**WHAT NEEDS TO BE DONE:** Copy out the line that contains "left shoulder: (76, 429)" and the lines after it through the final one in the entries below, exactly, with no other lines.

**RECORDS FOR THIS EXERCISE:**
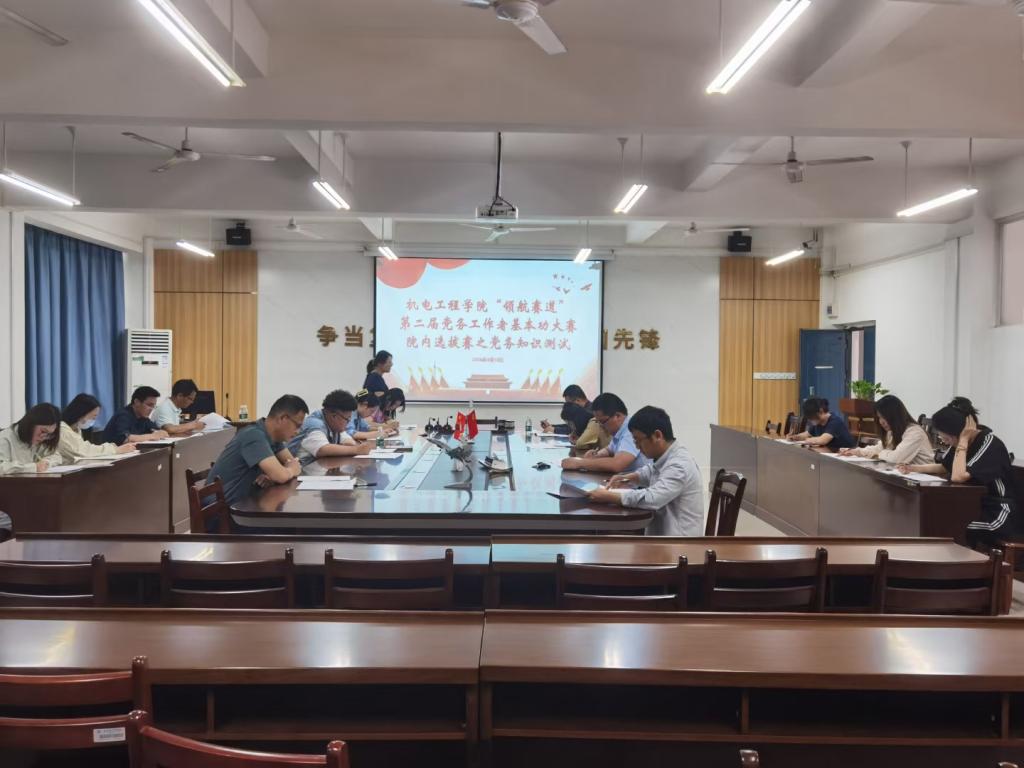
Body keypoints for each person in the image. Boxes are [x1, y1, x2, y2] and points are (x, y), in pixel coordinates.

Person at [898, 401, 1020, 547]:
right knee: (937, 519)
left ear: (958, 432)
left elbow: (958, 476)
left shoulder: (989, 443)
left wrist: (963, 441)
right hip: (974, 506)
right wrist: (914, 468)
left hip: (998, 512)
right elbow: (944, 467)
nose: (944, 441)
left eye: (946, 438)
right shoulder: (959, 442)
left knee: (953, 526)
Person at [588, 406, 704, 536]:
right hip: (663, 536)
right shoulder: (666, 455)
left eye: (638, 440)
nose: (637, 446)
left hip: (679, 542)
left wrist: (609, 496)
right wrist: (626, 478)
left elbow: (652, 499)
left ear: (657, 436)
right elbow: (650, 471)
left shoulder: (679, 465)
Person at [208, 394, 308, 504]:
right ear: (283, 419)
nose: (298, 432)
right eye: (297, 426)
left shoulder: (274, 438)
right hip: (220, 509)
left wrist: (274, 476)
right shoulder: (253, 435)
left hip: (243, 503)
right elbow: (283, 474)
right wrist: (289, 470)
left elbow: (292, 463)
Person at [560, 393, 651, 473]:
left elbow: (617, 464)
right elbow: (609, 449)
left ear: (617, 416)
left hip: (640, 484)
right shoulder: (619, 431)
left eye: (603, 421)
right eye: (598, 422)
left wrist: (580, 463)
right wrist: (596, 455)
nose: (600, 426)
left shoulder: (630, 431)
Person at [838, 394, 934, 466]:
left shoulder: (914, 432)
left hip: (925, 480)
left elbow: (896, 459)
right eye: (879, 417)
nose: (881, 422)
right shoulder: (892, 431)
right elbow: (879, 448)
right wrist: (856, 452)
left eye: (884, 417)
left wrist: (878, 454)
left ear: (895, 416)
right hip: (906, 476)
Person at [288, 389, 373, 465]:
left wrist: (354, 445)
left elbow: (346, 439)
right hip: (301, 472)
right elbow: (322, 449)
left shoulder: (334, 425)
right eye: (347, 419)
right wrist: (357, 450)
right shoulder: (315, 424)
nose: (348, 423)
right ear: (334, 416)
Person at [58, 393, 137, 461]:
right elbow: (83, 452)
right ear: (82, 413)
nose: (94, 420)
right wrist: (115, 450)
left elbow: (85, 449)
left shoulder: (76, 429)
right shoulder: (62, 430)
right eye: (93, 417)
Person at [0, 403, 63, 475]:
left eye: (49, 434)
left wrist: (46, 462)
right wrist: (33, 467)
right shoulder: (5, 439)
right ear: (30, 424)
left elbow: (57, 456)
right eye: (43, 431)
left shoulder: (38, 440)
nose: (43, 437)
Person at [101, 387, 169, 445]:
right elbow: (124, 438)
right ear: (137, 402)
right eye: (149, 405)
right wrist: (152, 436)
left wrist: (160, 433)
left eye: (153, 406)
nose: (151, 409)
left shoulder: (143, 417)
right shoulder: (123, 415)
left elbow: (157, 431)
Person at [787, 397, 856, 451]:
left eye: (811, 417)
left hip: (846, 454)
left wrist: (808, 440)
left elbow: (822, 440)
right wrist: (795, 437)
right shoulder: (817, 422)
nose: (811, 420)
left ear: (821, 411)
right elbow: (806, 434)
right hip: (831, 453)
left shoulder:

**OUTPUT FOR THIS TASK:**
left shoulder: (76, 429)
right shoulder: (62, 430)
right eye: (93, 417)
Person at [0, 403, 63, 475]:
left eye: (49, 434)
left wrist: (46, 462)
right wrist: (33, 467)
right shoulder: (5, 439)
right ear: (30, 424)
left elbow: (57, 456)
right eye: (43, 431)
left shoulder: (38, 440)
nose: (43, 437)
Person at [101, 387, 169, 445]:
right elbow: (124, 438)
right ear: (137, 402)
right eye: (149, 405)
right wrist: (152, 436)
left wrist: (160, 433)
left eye: (153, 406)
nose: (151, 409)
left shoulder: (143, 417)
right shoulder: (123, 415)
left elbow: (157, 431)
Person at [787, 397, 856, 451]:
left eye: (811, 417)
left hip: (846, 454)
left wrist: (808, 440)
left elbow: (822, 440)
right wrist: (795, 437)
right shoulder: (817, 422)
nose: (811, 420)
left ear: (821, 411)
right elbow: (806, 434)
right hip: (831, 453)
left shoulder:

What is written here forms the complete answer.